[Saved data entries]
----------
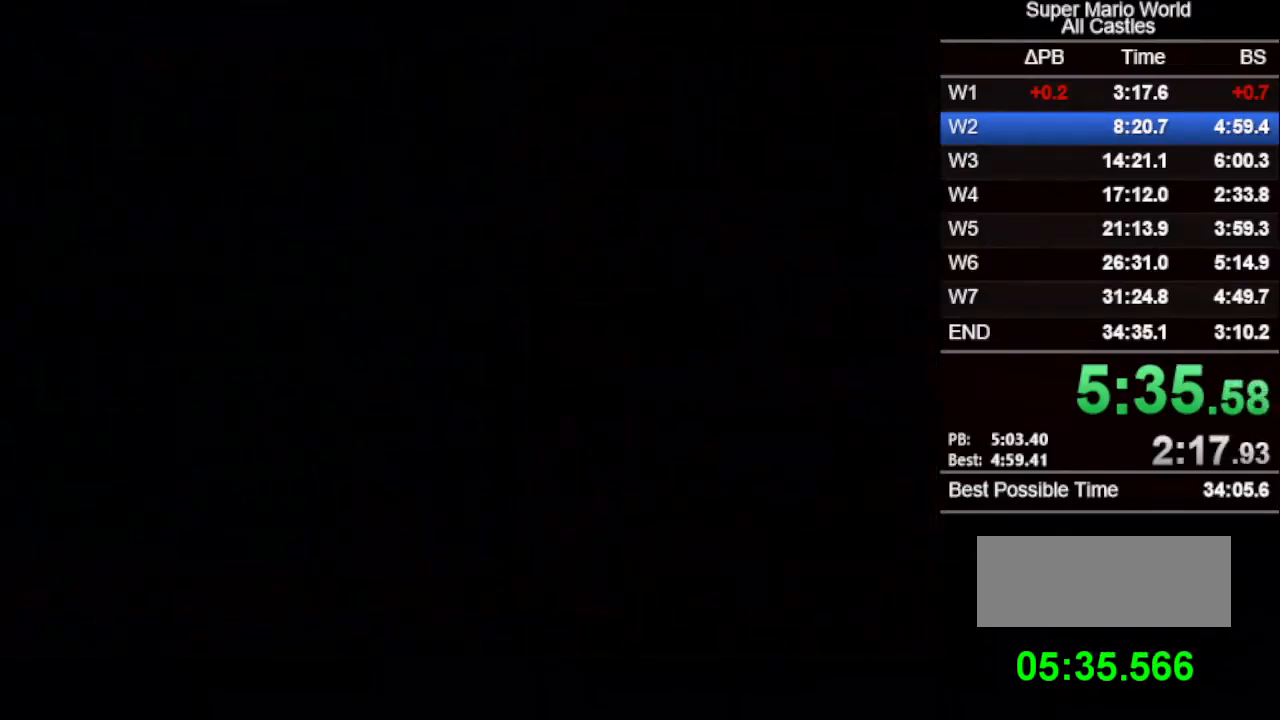
{"buttons": ["X", "DPAD_RIGHT"], "events": []}
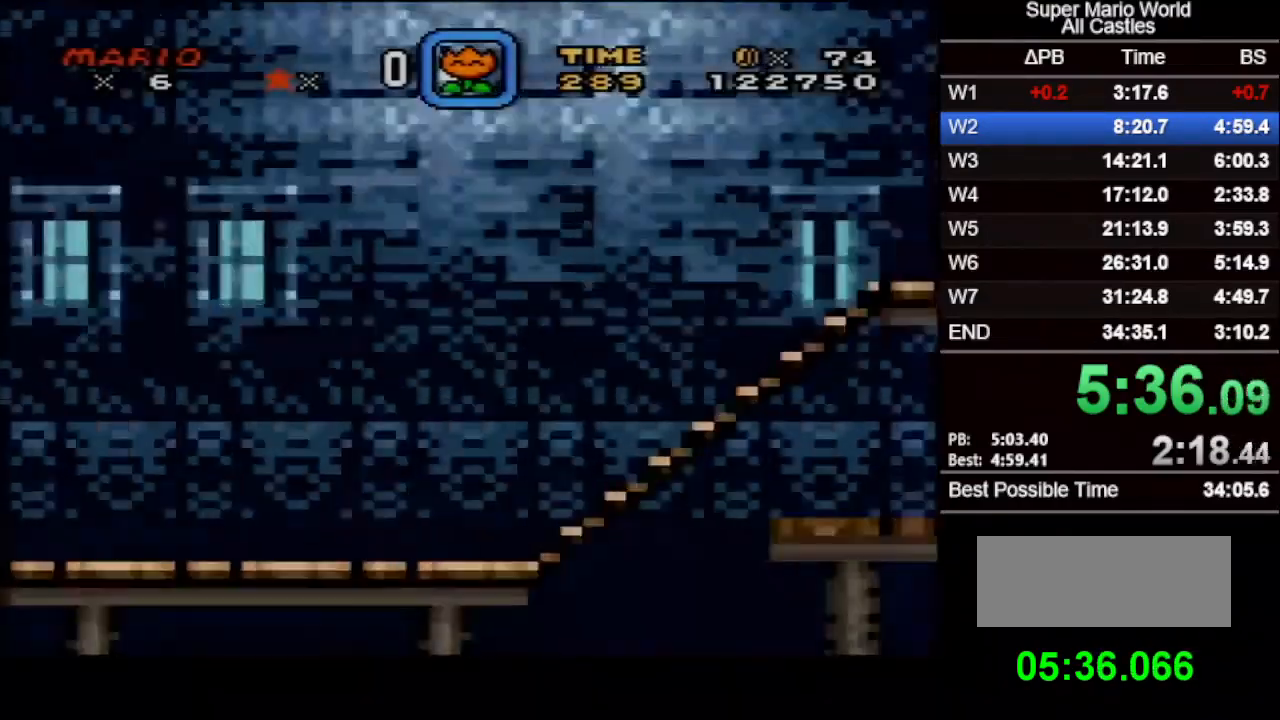
{"buttons": ["X", "DPAD_RIGHT"], "events": []}
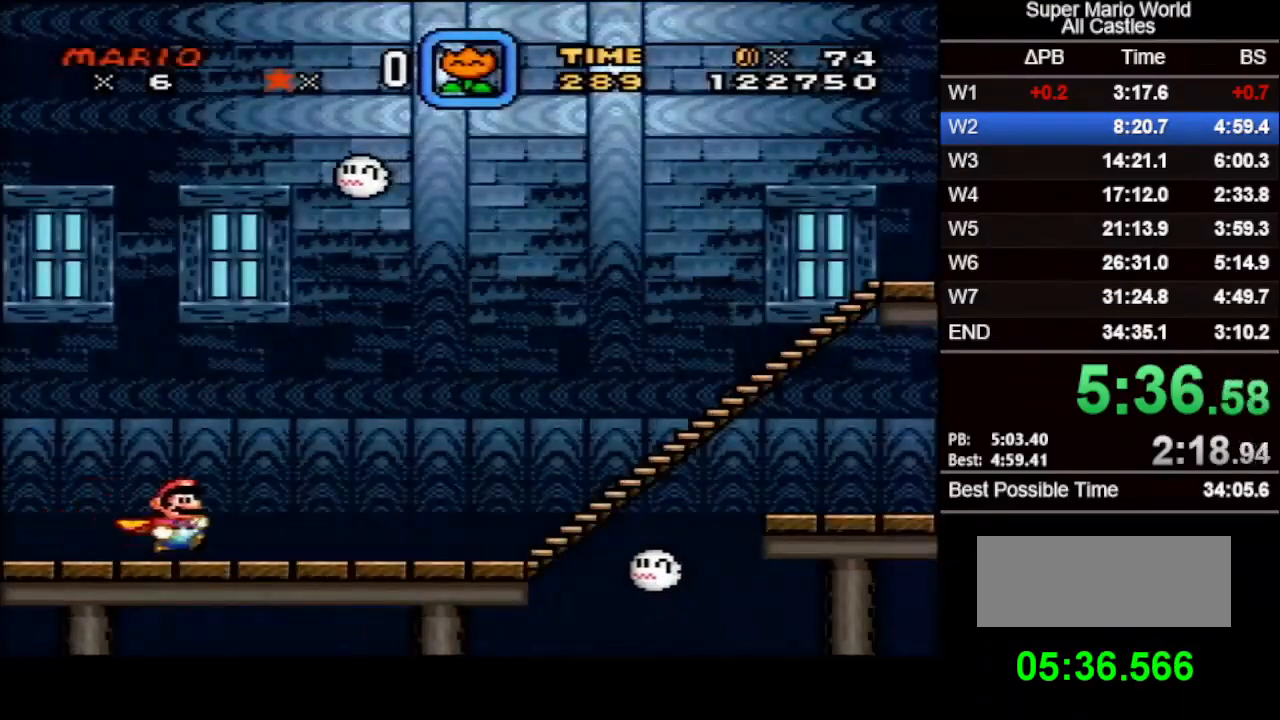
{"buttons": ["X", "DPAD_RIGHT"], "events": []}
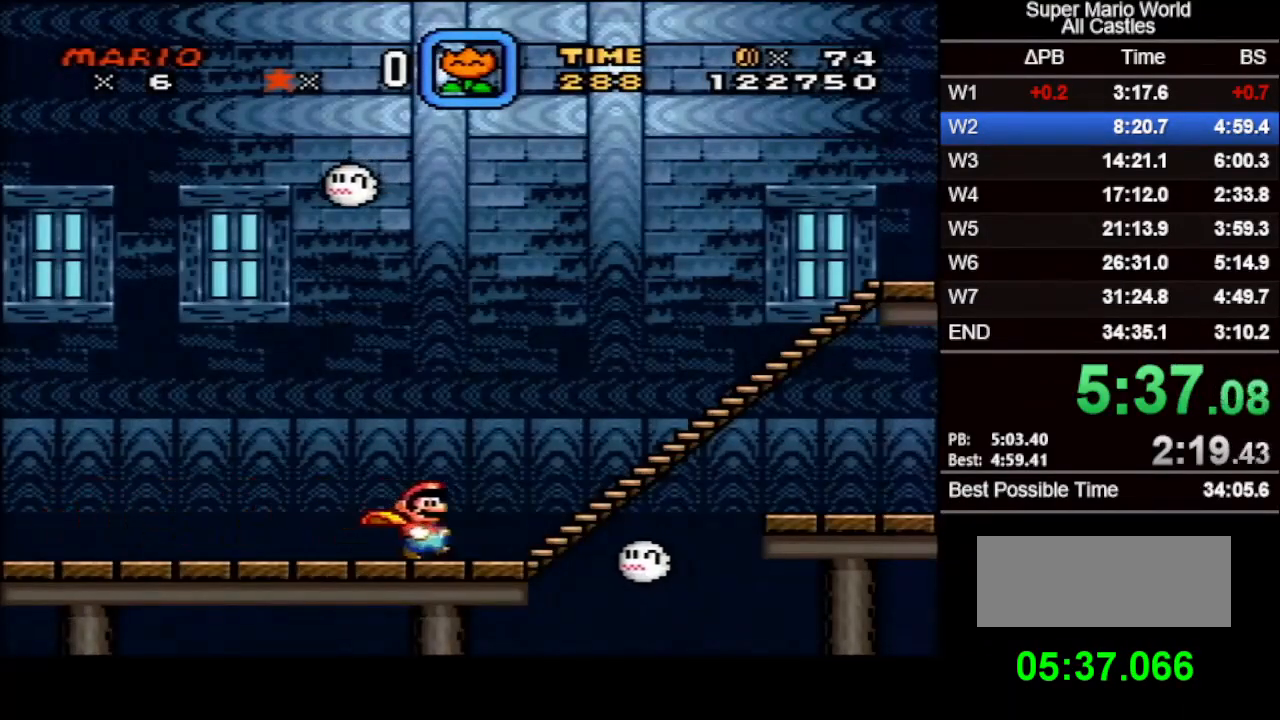
{"buttons": ["X", "DPAD_LEFT"], "events": [[217, "DPAD_LEFT", "down"], [217, "DPAD_RIGHT", "up"]]}
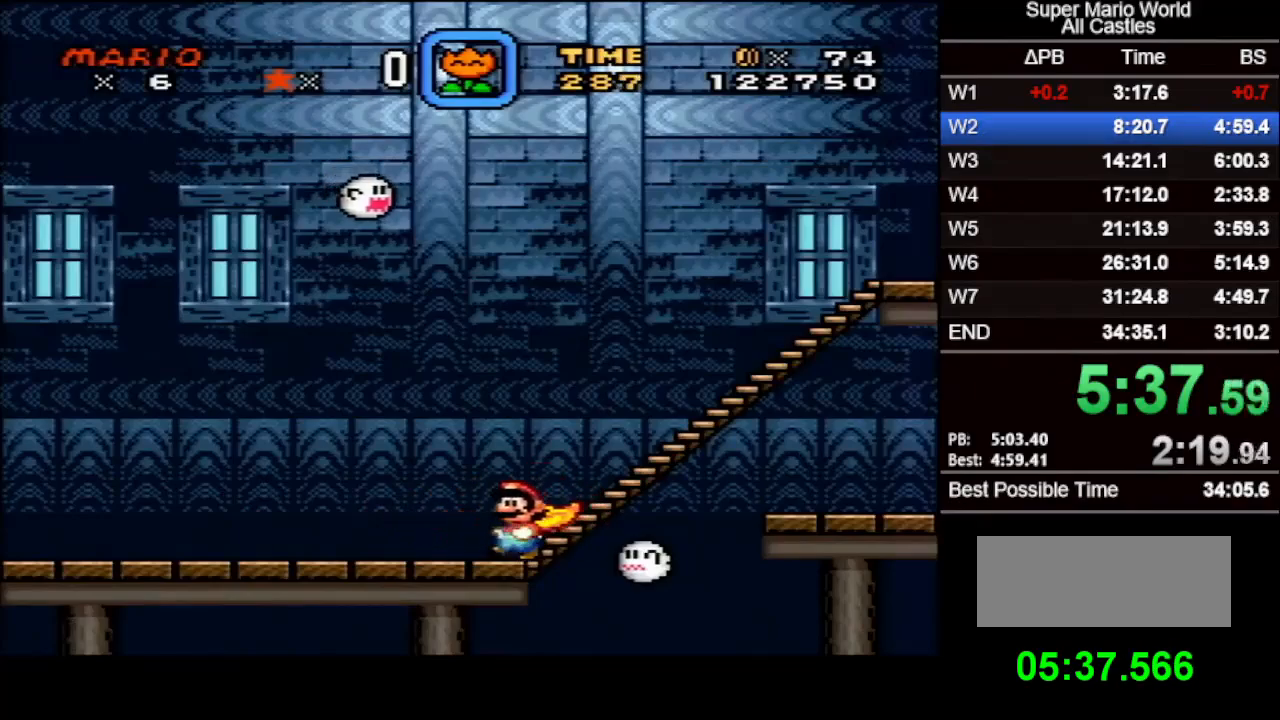
{"buttons": ["X", "DPAD_LEFT"], "events": []}
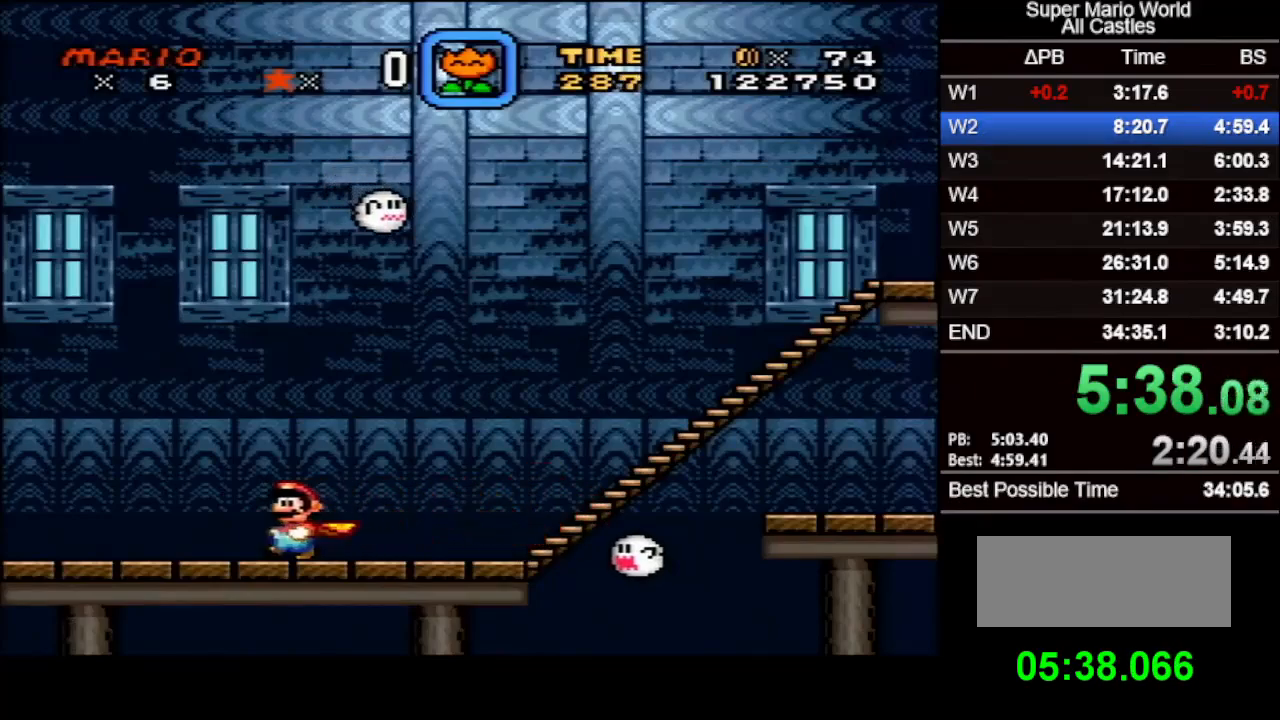
{"buttons": ["X", "DPAD_LEFT"], "events": [[250, "A", "down"], [367, "A", "up"]]}
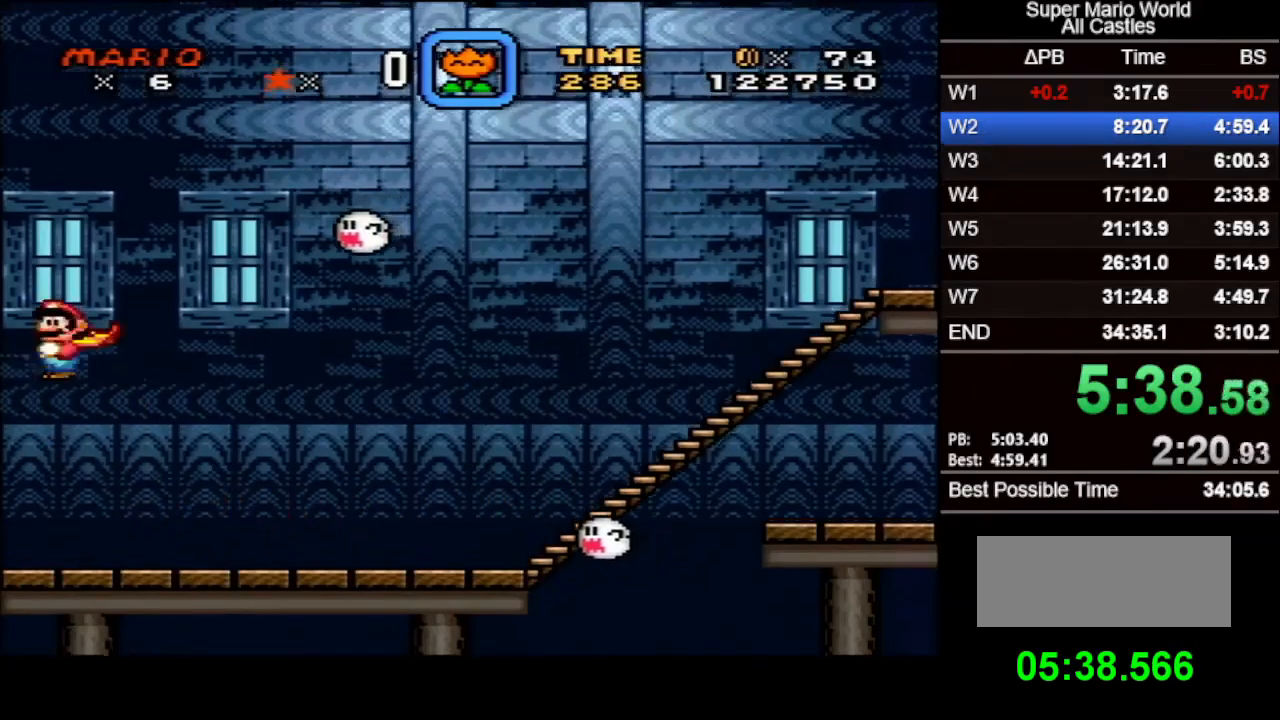
{"buttons": ["X", "DPAD_LEFT"], "events": [[50, "A", "down"], [133, "A", "up"], [317, "A", "down"], [417, "A", "up"]]}
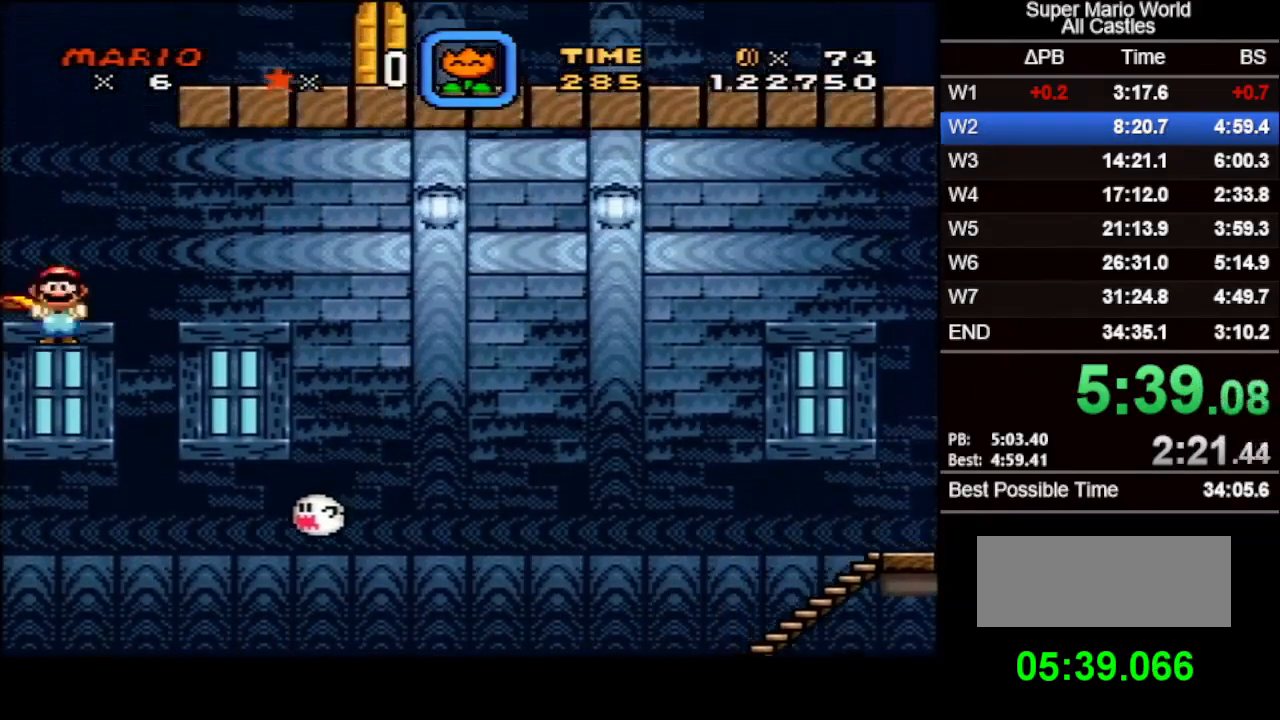
{"buttons": ["X", "DPAD_RIGHT"], "events": [[33, "DPAD_UP", "down"], [50, "DPAD_LEFT", "up"], [50, "DPAD_RIGHT", "down"], [50, "DPAD_UP", "up"], [150, "A", "down"], [233, "A", "up"]]}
----------
Task statement:
Output a precise copy of the entries, leaving the images out.

Solution for this exercise:
{"buttons": ["X", "DPAD_RIGHT"], "events": []}
{"buttons": ["X", "DPAD_RIGHT"], "events": []}
{"buttons": ["X", "DPAD_RIGHT"], "events": []}
{"buttons": ["X", "DPAD_LEFT"], "events": [[217, "DPAD_LEFT", "down"], [217, "DPAD_RIGHT", "up"]]}
{"buttons": ["X", "DPAD_LEFT"], "events": []}
{"buttons": ["X", "DPAD_LEFT"], "events": [[250, "A", "down"], [367, "A", "up"]]}
{"buttons": ["X", "DPAD_LEFT"], "events": [[50, "A", "down"], [133, "A", "up"], [317, "A", "down"], [417, "A", "up"]]}
{"buttons": ["X", "DPAD_RIGHT"], "events": [[33, "DPAD_UP", "down"], [50, "DPAD_LEFT", "up"], [50, "DPAD_RIGHT", "down"], [50, "DPAD_UP", "up"], [150, "A", "down"], [233, "A", "up"]]}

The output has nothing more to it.